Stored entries
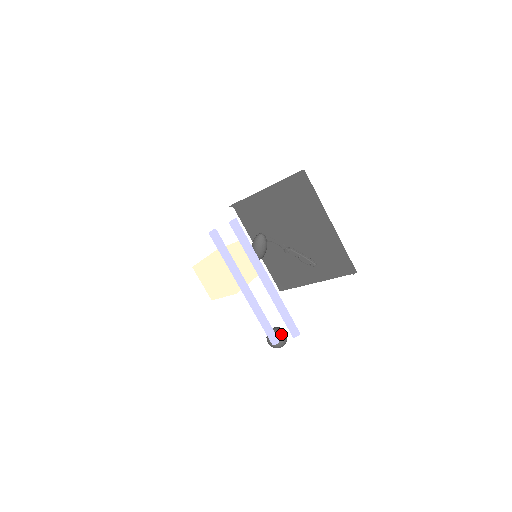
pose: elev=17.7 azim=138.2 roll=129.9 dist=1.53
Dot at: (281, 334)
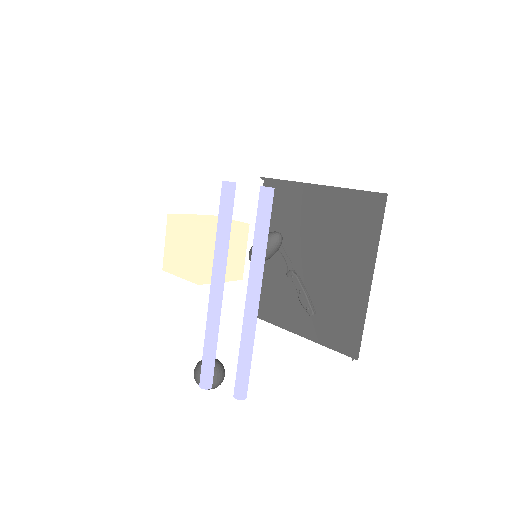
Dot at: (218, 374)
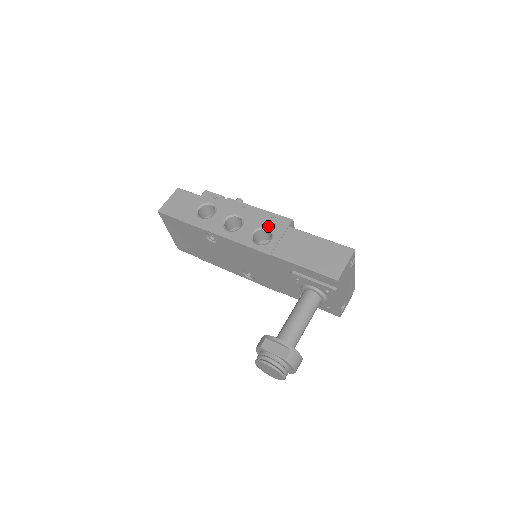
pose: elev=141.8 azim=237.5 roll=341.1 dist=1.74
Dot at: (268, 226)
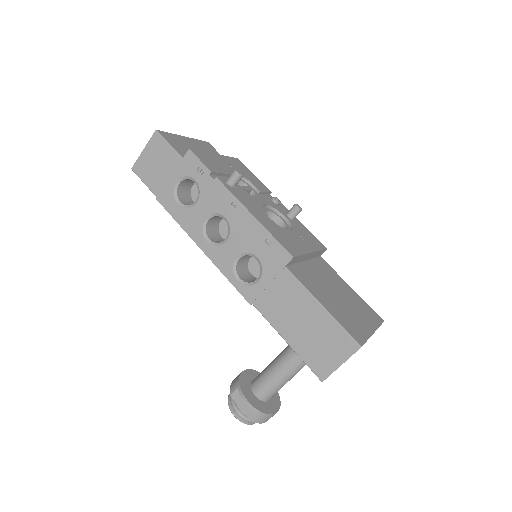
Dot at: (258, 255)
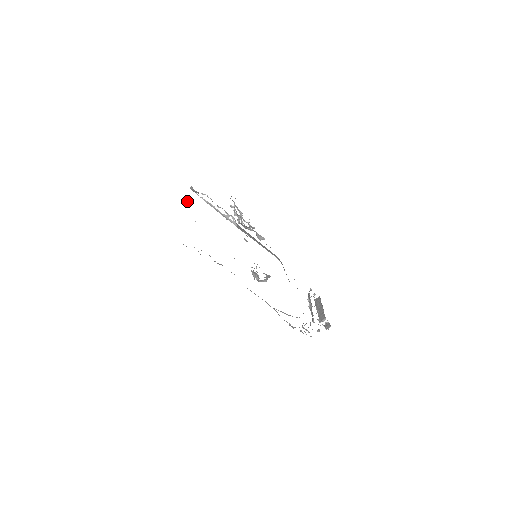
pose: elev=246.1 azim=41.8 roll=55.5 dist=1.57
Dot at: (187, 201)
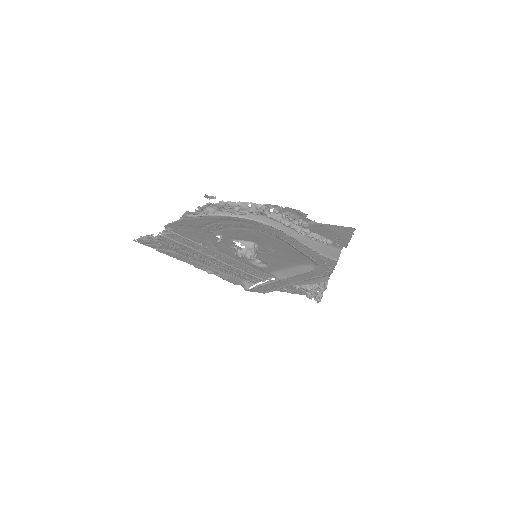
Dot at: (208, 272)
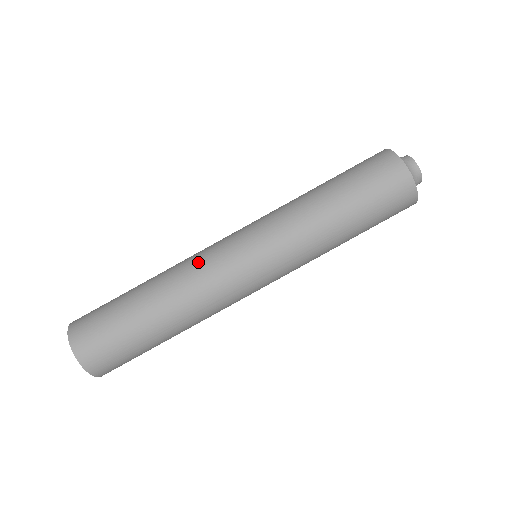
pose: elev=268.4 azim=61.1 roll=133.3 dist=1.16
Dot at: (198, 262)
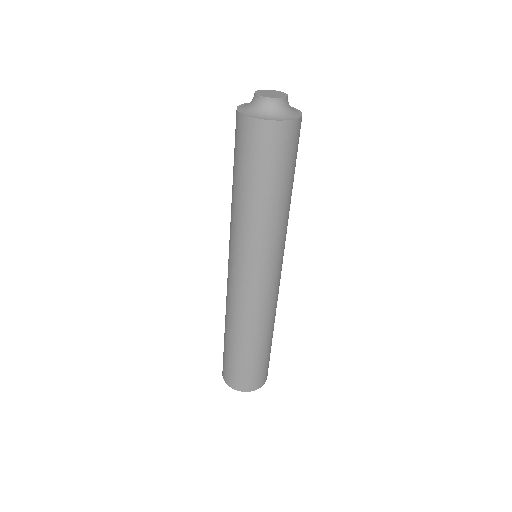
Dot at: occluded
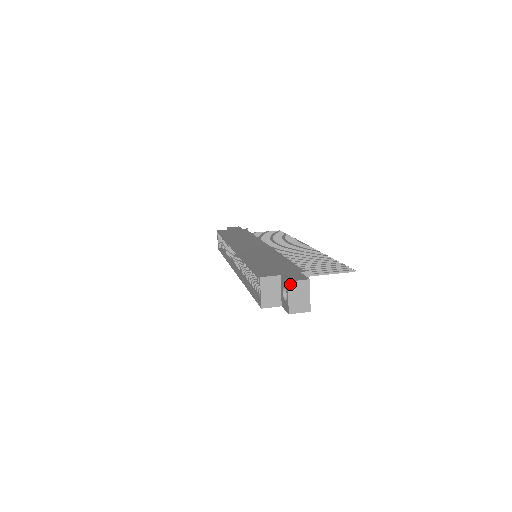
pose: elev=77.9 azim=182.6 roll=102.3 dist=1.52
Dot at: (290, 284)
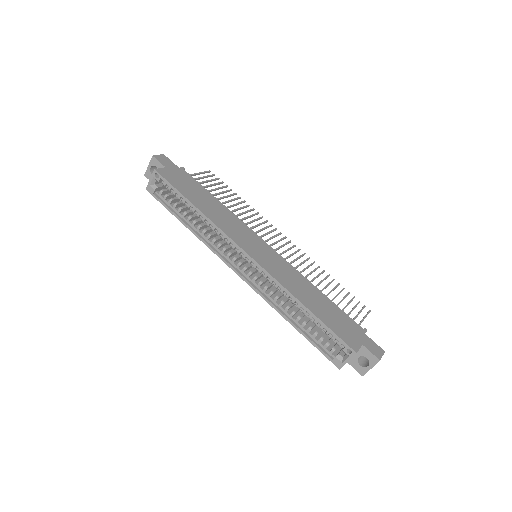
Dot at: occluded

◆ Task objective ◆
Format every line of the records above as a numbered list, leaving out the blank lines and the pictures.

◆ Written solution ◆
1. pose: elev=17.7 azim=138.2 roll=129.9 dist=1.53
2. Dot at: (281, 334)
3. Dot at: (218, 374)
4. pose: elev=141.8 azim=237.5 roll=341.1 dist=1.74
5. Dot at: (268, 226)
6. Dot at: (258, 255)
7. pose: elev=246.1 azim=41.8 roll=55.5 dist=1.57
8. Dot at: (187, 201)
9. Dot at: (208, 272)
10. pose: elev=268.4 azim=61.1 roll=133.3 dist=1.16
11. Dot at: (198, 262)
12. Dot at: occluded
13. pose: elev=77.9 azim=182.6 roll=102.3 dist=1.52
14. Dot at: (290, 284)
15. Dot at: occluded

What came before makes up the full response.